* _Поставленная задача A_: Выведите все строки записей ниже, в которых встречается слово «major».

==== Исходный текст ====

Зелена гора. Паломнический костел св. Иоанна Непомуцкого.

Dec 17, 2015 23:45



20 августа 2015 года. 5-й день путешествия по Чехии с ОИРУ.
Моравия, край Высочина, район Ждяр-над-Сазавоу


Костел св. Иоанна (Яна) Непомуцкого на Зеленой Горе был одним из самых ярких впечатлений августовского путешествия. Это памятник из списка ЮНЕСКО, образец так называемой «барочной готики», уникального стиля, в котором работал «чешский Хоксмур» - архитектор Ян Блажей Сантини Айхл.



Двойное название стиля заставляет практически всех исследователей, пишущих о Сантини, искать какие-то пары понятий или реалий, помогающих понять этот странный архитектурный феномен и вписать его в исторический контекст. Одни обращают внимание в первую очередь на то, что «барочная готика» Сантини была идеальным выражением политических амбиций аббатов старых орденских монастырей. Ордена цистерцианцев, бенедиктинцев и премонстрантов, столетиями существовавшие на чешских землях, в период Контреформации были оттеснены на второй план иезуитами и стремились вернуть себе былое влияние, возродить католицизм, укорененный в местных традициях, в противовес римскому универсализму. Для других творчество Сантини - это прежде всего диалог между высокой «барочной» культурой образованных заказчиков и «готической» традицией местных мастеров. Дирк де Мейер пишет о том, что особенности архитектуры паломнической церкви Яна Непомуцкого  становятся понятнее, если рассматривать памятник как сочетание теологической эрудиции и стремления архитектора к поиску идеальной формы, учитывать его восприятие сразу на двух уровнях - той самой высокой, «учёной» культуры и народной религиозности. Статья этого автора показалась мне наиболее интересной из имеющихся в сети текстов по теме (к сожалению, его же монография о Сантини написана на недоступном голландском языке; судя по ссылкам в статье, в ней содержится немало интересных подробностей, но увы…), а два уровня восприятия, о которых он пишет, забавно согласуются с моими собственными впечатлениями. Не буду заниматься пересказом прочитанного, просто приведу здесь перевод довольно длинного отрывка из этой статьи.

====

* _Поставленная задача B_: Продолжите приведенный выше текст о паломническом костеле св. Иоанна Непомуцкого на Зеленой Горе.

==== Данные упражнения ====

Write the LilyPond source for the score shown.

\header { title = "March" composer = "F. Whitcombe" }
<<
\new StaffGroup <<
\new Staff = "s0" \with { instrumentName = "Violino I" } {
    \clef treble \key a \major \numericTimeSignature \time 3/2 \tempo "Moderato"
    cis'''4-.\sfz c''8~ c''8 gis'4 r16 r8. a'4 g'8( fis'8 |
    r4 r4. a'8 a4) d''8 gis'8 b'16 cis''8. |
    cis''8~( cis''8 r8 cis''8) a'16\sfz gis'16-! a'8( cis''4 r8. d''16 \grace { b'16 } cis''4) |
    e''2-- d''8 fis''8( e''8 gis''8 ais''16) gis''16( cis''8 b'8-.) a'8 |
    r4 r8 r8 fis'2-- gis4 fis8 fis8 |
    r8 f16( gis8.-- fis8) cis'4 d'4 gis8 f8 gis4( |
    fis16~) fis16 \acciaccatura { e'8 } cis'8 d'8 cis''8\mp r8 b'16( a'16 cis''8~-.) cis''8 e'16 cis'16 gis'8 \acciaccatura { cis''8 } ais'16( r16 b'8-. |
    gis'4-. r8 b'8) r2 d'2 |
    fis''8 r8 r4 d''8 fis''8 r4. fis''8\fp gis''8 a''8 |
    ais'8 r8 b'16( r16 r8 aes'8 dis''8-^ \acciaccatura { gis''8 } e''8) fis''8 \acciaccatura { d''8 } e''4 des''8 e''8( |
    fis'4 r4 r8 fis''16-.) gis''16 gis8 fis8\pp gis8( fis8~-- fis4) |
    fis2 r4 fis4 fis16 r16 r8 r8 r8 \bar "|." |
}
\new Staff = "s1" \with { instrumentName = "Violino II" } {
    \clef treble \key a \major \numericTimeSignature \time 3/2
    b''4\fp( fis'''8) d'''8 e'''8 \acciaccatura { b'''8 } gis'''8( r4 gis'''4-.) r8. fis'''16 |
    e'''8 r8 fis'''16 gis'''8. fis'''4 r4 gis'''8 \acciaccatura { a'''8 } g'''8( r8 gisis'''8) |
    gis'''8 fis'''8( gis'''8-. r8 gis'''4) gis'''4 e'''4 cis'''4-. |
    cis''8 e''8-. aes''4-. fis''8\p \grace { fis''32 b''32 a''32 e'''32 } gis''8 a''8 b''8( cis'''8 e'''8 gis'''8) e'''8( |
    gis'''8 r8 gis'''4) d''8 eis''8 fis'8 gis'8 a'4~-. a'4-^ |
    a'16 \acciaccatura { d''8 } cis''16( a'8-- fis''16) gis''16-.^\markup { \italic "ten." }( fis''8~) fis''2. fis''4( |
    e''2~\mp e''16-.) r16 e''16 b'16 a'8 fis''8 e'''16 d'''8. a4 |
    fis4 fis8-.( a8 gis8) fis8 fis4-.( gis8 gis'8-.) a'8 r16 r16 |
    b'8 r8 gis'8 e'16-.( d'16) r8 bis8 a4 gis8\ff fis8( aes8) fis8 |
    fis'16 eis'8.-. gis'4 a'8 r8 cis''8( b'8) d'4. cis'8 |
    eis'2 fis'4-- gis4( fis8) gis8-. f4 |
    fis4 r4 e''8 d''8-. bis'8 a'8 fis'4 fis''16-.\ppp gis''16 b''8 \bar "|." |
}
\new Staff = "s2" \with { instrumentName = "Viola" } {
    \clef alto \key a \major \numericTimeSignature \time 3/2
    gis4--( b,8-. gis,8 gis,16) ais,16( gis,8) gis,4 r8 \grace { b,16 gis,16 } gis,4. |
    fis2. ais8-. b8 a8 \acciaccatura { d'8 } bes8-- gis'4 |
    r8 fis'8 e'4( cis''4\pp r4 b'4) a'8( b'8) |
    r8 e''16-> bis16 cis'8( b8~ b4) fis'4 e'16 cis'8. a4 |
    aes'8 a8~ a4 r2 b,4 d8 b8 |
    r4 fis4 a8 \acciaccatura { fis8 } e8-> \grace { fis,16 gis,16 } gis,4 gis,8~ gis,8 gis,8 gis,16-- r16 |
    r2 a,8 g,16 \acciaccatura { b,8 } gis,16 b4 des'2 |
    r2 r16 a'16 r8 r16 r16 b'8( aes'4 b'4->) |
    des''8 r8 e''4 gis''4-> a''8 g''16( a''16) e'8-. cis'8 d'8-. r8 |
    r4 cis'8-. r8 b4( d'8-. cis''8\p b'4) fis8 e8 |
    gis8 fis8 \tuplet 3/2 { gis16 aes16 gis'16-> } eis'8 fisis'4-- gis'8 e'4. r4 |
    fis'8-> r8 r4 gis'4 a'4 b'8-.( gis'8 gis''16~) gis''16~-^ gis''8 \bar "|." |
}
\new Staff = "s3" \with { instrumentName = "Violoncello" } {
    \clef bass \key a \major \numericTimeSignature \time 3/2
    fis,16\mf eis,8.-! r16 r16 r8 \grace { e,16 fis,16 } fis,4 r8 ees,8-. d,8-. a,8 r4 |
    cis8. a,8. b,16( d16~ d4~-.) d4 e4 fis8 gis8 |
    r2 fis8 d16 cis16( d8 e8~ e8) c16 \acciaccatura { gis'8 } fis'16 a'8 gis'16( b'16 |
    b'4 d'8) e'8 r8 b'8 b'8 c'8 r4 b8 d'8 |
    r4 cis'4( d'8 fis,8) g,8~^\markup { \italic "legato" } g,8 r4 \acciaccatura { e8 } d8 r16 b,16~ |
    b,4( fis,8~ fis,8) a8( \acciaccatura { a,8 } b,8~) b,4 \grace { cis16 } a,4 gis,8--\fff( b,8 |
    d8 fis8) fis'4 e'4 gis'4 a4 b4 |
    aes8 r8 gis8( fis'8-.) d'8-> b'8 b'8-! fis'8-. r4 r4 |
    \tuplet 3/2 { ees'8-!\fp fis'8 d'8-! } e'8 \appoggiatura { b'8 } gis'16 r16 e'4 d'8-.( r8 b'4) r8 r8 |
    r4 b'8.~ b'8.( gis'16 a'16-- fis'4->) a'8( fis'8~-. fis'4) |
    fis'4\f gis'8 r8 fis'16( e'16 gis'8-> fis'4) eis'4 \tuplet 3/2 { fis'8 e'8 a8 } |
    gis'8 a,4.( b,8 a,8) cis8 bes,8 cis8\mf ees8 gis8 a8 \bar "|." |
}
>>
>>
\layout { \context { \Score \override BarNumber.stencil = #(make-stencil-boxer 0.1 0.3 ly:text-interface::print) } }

====

* _Ответ к упражнению A_:
    \clef treble \key a \major \numericTimeSignature \time 3/2 \tempo "Moderato"
    \clef treble \key a \major \numericTimeSignature \time 3/2
    \clef alto \key a \major \numericTimeSignature \time 3/2
    \clef bass \key a \major \numericTimeSignature \time 3/2

* _Ответ к упражнению B_:
«Строительство храма началось в 1719 году. Оно было частью обширной программы преобразований, которую предпринял цистерцианский аббат Вацлав Веймлува. Как и настоятели других чешских монастырей, он происходил из незнатной семьи. Предприимчивость, свойственная людям его слоя, помогла превратить довольно захудалый монастырь в хорошо налаженное хозяйство, основу для реализации честолюбивых замыслов аббата. Дух образованного мецената сочетался в натуре Веймлувы с качествами хорошего управляющего: он успевал следить за большой фермой, скот для которой закупался в Швейцарии, пивоварнями (неизменно прибыльный бизнес в чешских землях), плавильными печами, постоялыми дворами, лесным и охотничьим хозяйством.



Портрет Вацлава Веймлувы. 1722-1725 гг. Музей книги, Ждяр-над-Сазавоу. На заднем плане - костел св. Яна Непомуцкого (изображение позаимствовано отсюда)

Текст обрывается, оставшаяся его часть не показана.